[Design files in text formats]
┌──
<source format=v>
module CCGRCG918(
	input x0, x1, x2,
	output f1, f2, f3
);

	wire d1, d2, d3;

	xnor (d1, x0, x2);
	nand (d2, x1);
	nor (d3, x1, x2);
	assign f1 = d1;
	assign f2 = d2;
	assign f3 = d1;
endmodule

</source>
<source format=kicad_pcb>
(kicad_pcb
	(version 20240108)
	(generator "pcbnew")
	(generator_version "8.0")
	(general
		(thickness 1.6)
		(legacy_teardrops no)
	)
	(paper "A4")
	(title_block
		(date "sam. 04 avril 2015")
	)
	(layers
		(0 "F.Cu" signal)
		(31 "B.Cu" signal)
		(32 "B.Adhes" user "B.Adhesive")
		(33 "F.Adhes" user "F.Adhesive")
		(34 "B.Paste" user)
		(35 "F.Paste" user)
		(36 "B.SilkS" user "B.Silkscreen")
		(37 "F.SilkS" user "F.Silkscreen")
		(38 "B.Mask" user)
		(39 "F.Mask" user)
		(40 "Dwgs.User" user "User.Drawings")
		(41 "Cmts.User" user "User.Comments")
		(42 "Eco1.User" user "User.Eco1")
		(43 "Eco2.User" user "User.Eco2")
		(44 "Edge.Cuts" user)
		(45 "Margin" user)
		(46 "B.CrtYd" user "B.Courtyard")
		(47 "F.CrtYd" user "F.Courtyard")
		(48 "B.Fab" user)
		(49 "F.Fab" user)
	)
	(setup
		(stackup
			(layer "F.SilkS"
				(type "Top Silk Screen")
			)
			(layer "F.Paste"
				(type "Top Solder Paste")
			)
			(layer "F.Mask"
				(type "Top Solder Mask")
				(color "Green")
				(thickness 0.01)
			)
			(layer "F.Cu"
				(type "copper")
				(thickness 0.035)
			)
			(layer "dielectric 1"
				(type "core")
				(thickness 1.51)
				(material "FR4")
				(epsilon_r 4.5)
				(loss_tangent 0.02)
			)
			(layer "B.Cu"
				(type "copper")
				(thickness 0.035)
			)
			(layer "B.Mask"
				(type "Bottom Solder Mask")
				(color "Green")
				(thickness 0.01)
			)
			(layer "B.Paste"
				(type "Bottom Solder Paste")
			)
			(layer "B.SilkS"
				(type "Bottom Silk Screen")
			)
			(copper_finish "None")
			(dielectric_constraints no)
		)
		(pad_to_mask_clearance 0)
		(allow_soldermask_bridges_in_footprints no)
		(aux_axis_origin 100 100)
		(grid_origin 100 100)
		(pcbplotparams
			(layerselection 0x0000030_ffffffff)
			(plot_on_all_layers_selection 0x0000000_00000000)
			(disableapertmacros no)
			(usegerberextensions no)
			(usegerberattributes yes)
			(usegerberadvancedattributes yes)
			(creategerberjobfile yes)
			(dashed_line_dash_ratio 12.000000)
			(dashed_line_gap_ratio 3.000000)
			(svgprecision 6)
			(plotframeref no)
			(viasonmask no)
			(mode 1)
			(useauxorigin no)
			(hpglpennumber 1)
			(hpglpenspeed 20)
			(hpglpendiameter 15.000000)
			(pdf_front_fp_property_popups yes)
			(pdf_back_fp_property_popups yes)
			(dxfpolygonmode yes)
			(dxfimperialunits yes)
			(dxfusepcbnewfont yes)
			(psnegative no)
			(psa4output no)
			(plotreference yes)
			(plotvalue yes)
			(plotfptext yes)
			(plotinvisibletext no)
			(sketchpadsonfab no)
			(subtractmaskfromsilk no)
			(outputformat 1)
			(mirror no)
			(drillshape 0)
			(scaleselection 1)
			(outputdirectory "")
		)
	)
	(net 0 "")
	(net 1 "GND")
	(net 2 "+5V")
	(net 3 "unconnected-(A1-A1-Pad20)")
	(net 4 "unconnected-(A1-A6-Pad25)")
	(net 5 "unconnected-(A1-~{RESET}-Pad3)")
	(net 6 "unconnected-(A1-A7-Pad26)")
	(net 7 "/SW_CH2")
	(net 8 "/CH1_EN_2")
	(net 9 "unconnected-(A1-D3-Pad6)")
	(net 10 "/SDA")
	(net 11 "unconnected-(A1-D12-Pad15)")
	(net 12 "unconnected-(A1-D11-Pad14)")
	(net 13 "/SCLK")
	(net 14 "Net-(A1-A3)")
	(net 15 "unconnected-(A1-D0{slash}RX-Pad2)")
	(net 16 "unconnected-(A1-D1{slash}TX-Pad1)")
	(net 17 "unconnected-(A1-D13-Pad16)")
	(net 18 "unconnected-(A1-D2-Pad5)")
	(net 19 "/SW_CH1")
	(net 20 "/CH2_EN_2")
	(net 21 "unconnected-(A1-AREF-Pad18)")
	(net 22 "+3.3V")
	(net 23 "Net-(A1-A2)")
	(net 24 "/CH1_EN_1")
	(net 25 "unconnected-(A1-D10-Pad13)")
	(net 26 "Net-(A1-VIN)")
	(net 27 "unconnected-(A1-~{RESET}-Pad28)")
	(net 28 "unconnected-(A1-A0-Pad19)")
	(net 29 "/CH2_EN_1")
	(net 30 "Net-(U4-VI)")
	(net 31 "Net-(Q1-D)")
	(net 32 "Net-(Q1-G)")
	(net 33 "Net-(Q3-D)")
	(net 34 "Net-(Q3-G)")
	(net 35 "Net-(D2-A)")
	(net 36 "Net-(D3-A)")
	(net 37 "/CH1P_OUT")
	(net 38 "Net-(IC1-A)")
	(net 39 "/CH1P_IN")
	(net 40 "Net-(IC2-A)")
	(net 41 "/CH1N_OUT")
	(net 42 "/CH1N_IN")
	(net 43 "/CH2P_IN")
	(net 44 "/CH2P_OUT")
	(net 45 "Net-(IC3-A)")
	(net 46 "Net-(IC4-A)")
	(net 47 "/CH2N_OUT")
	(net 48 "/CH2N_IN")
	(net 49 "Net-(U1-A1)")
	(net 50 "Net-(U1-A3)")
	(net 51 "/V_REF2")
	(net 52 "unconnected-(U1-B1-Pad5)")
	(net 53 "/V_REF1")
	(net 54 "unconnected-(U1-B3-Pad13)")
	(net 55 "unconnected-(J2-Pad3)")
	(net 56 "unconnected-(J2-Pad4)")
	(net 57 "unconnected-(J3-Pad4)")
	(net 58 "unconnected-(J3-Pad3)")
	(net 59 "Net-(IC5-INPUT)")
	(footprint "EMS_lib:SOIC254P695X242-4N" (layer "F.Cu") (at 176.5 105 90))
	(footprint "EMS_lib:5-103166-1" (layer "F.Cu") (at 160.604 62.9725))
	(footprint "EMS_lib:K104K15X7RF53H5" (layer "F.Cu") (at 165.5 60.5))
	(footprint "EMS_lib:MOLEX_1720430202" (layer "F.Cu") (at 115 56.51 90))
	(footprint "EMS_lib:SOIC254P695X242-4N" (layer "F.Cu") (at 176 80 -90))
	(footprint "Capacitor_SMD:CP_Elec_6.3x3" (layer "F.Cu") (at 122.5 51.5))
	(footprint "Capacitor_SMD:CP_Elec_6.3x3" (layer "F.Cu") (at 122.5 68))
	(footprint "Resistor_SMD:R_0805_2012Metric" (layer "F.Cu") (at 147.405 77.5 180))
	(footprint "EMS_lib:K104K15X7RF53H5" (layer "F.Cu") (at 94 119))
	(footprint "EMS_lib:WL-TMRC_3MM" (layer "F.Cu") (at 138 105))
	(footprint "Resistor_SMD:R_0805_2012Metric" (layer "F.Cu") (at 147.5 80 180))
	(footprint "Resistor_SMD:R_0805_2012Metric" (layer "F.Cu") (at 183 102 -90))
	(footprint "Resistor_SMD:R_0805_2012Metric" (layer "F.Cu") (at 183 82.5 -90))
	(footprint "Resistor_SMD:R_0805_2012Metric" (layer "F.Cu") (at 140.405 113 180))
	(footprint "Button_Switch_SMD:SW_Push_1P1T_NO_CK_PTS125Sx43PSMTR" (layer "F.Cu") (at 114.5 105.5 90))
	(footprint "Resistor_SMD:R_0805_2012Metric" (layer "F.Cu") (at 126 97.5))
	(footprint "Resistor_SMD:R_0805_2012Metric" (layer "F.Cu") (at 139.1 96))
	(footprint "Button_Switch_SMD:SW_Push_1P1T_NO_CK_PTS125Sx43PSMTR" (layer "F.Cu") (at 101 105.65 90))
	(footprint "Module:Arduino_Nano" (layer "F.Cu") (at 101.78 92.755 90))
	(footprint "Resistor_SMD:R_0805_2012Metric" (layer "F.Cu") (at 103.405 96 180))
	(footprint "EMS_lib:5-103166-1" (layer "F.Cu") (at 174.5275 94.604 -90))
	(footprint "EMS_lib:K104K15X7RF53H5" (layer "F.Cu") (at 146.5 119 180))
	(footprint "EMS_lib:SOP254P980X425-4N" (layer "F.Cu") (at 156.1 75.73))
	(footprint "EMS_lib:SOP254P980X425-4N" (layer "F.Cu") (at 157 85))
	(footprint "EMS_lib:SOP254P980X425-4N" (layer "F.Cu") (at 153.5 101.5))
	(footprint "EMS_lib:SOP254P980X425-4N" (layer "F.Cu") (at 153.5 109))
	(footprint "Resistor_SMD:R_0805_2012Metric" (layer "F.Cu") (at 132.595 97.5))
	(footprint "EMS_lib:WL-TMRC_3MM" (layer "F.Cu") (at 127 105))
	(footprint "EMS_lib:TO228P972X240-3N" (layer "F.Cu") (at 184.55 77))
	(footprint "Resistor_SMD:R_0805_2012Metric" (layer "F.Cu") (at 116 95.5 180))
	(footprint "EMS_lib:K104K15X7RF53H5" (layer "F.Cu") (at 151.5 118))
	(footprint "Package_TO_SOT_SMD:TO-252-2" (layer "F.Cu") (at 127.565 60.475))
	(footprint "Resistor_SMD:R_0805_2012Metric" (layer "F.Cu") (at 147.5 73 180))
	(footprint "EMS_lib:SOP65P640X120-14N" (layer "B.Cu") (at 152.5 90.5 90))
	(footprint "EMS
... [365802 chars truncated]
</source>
└──
┌──
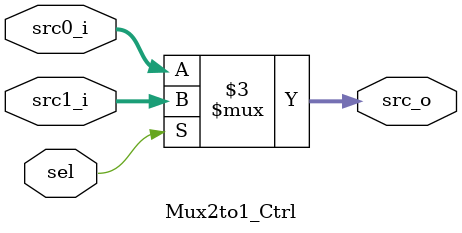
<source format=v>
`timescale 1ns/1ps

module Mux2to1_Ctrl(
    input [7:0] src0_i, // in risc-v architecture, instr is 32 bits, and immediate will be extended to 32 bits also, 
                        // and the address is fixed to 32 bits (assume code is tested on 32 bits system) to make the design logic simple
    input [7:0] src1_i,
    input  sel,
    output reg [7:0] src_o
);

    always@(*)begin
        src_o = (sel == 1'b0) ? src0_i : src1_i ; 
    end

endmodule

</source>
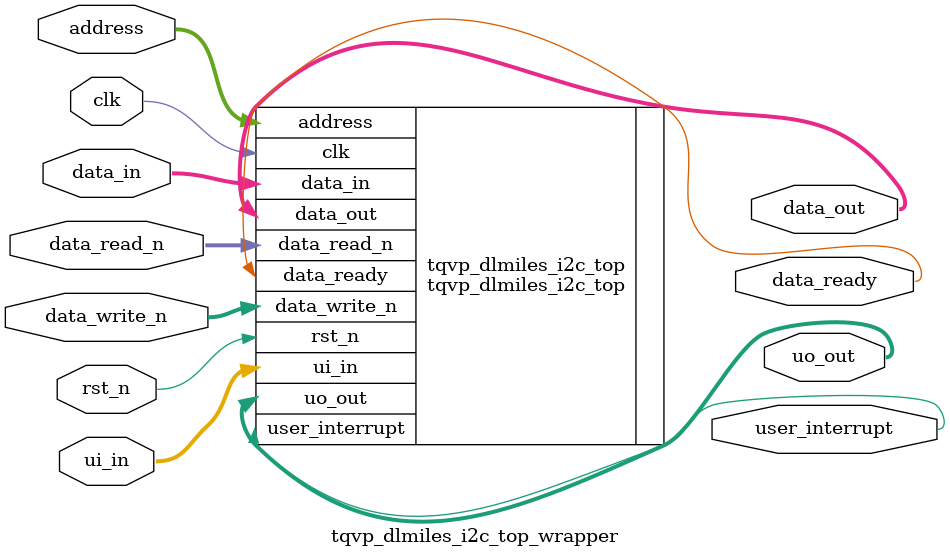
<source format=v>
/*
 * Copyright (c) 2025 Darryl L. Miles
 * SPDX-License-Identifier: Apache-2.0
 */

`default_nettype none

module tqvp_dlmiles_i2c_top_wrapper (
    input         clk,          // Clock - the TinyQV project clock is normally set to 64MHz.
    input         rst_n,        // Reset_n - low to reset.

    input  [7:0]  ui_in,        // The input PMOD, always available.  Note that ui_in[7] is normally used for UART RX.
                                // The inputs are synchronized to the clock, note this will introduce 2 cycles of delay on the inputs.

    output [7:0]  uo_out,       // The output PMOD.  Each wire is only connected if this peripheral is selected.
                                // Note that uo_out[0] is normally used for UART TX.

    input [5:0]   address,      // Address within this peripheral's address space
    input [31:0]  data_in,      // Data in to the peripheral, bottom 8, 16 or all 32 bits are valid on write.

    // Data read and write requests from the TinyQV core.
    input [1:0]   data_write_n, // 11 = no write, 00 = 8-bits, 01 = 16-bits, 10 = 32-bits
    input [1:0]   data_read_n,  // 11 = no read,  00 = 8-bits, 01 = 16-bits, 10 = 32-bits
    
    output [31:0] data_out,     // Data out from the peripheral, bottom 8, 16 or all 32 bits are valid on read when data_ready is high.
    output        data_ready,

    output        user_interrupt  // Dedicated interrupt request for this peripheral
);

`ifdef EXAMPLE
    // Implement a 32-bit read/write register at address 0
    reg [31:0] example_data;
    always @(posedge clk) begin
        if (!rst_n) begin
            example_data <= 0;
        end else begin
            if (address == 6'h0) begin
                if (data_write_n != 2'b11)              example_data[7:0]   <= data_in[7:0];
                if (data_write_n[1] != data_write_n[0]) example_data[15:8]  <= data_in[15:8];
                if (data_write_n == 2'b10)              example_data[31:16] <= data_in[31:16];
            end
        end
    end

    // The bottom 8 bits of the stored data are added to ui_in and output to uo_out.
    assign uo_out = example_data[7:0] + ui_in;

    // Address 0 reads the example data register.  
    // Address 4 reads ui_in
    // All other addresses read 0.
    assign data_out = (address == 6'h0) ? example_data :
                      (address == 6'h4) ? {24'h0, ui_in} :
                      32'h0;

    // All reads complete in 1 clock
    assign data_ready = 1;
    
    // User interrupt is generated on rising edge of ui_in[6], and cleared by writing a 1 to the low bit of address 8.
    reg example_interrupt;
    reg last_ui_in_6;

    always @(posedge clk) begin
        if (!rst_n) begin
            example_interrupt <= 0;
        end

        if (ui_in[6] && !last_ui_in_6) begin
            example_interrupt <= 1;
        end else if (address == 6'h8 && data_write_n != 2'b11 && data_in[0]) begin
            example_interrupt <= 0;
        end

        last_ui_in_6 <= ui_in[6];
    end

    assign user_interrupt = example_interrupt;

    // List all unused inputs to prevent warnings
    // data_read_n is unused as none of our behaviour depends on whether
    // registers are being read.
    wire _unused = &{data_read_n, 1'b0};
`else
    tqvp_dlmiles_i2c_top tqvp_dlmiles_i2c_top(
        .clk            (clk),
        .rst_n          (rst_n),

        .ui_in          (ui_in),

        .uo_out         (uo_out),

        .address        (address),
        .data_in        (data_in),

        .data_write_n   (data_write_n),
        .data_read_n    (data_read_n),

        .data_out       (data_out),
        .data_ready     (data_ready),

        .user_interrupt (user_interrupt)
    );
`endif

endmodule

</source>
└──
┌──
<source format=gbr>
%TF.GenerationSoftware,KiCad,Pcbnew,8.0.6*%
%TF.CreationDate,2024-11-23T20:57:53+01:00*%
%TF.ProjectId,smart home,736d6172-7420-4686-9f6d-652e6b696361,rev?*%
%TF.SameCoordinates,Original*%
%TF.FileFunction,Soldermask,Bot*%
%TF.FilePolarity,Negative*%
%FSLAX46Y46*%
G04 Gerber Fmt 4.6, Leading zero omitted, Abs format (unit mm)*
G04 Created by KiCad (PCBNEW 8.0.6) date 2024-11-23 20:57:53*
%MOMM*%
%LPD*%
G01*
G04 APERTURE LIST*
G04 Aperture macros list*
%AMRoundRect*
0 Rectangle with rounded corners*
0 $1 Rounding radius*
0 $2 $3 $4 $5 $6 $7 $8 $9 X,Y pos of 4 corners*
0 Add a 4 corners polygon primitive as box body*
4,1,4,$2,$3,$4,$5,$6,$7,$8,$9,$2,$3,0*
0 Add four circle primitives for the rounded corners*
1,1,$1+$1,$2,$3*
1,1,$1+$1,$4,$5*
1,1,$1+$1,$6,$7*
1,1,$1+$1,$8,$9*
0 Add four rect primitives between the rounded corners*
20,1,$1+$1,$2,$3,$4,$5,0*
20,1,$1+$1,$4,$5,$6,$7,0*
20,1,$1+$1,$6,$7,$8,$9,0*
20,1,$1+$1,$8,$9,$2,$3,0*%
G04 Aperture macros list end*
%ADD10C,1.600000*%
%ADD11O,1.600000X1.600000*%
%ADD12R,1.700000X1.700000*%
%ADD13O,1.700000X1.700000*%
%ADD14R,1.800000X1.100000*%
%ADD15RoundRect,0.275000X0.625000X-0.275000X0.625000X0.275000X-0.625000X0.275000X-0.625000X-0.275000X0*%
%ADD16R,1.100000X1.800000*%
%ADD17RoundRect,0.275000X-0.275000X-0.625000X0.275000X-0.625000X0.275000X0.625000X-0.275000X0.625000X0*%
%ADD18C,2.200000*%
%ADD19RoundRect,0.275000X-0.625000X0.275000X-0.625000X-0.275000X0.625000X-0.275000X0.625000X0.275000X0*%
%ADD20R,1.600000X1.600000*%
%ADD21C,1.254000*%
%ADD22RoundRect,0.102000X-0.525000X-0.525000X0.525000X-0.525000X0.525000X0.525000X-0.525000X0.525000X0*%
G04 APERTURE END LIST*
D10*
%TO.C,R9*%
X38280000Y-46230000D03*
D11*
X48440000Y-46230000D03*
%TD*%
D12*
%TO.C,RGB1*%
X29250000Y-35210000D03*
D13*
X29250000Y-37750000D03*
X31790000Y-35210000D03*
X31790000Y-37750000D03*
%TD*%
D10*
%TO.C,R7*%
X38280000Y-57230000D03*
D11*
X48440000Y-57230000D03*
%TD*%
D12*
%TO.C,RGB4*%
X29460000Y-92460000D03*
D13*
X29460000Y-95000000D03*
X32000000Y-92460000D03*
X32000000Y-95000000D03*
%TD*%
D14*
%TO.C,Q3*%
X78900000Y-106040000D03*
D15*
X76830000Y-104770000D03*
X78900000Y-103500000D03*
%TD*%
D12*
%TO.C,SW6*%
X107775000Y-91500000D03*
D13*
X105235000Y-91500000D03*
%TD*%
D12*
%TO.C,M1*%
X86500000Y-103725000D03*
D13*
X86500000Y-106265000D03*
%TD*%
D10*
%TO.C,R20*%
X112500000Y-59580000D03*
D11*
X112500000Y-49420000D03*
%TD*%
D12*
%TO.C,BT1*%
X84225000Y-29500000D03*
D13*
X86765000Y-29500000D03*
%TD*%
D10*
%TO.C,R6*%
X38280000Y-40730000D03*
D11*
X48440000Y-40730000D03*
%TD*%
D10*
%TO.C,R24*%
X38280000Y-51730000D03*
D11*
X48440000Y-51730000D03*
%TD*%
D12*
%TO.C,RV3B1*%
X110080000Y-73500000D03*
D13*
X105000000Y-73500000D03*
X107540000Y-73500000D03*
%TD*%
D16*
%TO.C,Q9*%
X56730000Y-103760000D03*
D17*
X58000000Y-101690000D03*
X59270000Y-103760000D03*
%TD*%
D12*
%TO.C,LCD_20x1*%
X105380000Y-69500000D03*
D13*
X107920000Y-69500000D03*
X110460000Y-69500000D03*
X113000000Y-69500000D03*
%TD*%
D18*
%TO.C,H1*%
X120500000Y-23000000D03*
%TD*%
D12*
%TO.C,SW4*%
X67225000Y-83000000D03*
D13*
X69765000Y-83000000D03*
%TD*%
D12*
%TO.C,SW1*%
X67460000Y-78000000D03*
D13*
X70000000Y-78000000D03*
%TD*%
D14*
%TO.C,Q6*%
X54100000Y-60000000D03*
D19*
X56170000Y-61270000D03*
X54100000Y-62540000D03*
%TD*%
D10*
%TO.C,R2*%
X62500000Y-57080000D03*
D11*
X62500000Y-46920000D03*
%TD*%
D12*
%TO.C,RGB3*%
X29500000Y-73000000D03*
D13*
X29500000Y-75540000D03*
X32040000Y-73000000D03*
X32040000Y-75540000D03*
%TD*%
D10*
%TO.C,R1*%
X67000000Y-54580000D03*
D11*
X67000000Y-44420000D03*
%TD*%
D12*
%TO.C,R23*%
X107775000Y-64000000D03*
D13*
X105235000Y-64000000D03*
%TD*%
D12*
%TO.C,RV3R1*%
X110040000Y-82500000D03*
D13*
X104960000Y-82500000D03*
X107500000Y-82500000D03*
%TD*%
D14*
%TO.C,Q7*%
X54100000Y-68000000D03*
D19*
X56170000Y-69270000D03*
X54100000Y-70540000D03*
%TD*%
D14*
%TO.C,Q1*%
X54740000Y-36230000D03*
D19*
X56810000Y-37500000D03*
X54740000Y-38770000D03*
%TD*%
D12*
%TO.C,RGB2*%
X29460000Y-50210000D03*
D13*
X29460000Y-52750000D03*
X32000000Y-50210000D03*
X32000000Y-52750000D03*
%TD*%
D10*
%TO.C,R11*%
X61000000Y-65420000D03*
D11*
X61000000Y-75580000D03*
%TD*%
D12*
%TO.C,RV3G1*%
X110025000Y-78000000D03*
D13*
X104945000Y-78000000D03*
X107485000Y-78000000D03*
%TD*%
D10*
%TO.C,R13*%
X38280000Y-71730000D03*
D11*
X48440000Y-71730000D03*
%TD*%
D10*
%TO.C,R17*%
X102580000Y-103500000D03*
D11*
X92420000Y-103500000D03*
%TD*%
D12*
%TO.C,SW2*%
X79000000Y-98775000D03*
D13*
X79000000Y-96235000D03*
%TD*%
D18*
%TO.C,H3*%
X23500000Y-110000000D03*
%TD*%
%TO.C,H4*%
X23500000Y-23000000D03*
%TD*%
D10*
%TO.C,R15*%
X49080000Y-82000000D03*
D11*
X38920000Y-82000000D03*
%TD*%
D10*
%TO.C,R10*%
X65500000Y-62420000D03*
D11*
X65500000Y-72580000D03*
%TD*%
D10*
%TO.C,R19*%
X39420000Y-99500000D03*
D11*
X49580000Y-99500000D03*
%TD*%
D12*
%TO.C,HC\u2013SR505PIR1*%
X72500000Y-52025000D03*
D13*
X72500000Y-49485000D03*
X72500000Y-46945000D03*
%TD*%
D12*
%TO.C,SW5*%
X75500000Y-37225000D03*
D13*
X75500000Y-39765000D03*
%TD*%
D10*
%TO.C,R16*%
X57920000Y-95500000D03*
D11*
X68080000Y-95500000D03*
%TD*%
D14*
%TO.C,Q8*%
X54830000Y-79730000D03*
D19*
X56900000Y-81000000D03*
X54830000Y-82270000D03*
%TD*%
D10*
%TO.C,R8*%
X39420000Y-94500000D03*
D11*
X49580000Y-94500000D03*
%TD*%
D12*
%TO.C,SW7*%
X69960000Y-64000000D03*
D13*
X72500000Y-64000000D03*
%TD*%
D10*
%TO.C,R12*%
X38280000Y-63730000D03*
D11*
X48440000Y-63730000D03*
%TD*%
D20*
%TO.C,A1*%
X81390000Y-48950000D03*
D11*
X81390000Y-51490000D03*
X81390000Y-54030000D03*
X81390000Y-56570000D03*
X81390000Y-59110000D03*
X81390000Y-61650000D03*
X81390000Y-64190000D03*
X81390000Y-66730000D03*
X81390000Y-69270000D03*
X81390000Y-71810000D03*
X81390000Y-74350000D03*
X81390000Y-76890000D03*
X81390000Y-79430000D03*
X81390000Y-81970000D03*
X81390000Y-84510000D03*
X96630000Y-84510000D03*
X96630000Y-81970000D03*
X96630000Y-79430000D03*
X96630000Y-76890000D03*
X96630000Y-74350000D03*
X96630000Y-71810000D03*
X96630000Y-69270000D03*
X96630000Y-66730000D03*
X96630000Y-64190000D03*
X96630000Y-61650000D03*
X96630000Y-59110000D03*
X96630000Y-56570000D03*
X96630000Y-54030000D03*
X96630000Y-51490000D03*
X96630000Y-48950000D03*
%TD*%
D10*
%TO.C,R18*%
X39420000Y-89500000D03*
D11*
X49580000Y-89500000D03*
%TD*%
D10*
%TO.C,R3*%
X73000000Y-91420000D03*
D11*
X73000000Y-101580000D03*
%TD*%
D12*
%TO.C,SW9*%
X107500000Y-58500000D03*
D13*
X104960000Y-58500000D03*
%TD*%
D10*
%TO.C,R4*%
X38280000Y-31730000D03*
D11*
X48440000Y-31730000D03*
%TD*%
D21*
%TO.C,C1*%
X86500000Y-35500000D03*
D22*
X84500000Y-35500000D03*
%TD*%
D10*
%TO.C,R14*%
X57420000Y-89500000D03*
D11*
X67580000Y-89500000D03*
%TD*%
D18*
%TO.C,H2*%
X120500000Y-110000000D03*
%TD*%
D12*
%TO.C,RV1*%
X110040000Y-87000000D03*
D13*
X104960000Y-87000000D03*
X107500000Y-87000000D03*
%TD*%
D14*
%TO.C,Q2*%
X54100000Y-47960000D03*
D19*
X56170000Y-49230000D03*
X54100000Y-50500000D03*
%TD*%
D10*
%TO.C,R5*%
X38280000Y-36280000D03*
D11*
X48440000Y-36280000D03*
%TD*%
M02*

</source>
└──
▸ Try it
Send back an exact copy of only the lines from the line with "low to reset." up to and including the line with "assign data_ready = 1;" in the data above.

▸ Written solution
    input         rst_n,        // Reset_n - low to reset.

    input  [7:0]  ui_in,        // The input PMOD, always available.  Note that ui_in[7] is normally used for UART RX.
                                // The inputs are synchronized to the clock, note this will introduce 2 cycles of delay on the inputs.

    output [7:0]  uo_out,       // The output PMOD.  Each wire is only connected if this peripheral is selected.
                                // Note that uo_out[0] is normally used for UART TX.

    input [5:0]   address,      // Address within this peripheral's address space
    input [31:0]  data_in,      // Data in to the peripheral, bottom 8, 16 or all 32 bits are valid on write.

    // Data read and write requests from the TinyQV core.
    input [1:0]   data_write_n, // 11 = no write, 00 = 8-bits, 01 = 16-bits, 10 = 32-bits
    input [1:0]   data_read_n,  // 11 = no read,  00 = 8-bits, 01 = 16-bits, 10 = 32-bits
    
    output [31:0] data_out,     // Data out from the peripheral, bottom 8, 16 or all 32 bits are valid on read when data_ready is high.
    output        data_ready,

    output        user_interrupt  // Dedicated interrupt request for this peripheral
);

`ifdef EXAMPLE
    // Implement a 32-bit read/write register at address 0
    reg [31:0] example_data;
    always @(posedge clk) begin
        if (!rst_n) begin
            example_data <= 0;
        end else begin
            if (address == 6'h0) begin
                if (data_write_n != 2'b11)              example_data[7:0]   <= data_in[7:0];
                if (data_write_n[1] != data_write_n[0]) example_data[15:8]  <= data_in[15:8];
                if (data_write_n == 2'b10)              example_data[31:16] <= data_in[31:16];
            end
        end
    end

    // The bottom 8 bits of the stored data are added to ui_in and output to uo_out.
    assign uo_out = example_data[7:0] + ui_in;

    // Address 0 reads the example data register.  
    // Address 4 reads ui_in
    // All other addresses read 0.
    assign data_out = (address == 6'h0) ? example_data :
                      (address == 6'h4) ? {24'h0, ui_in} :
                      32'h0;

    // All reads complete in 1 clock
    assign data_ready = 1;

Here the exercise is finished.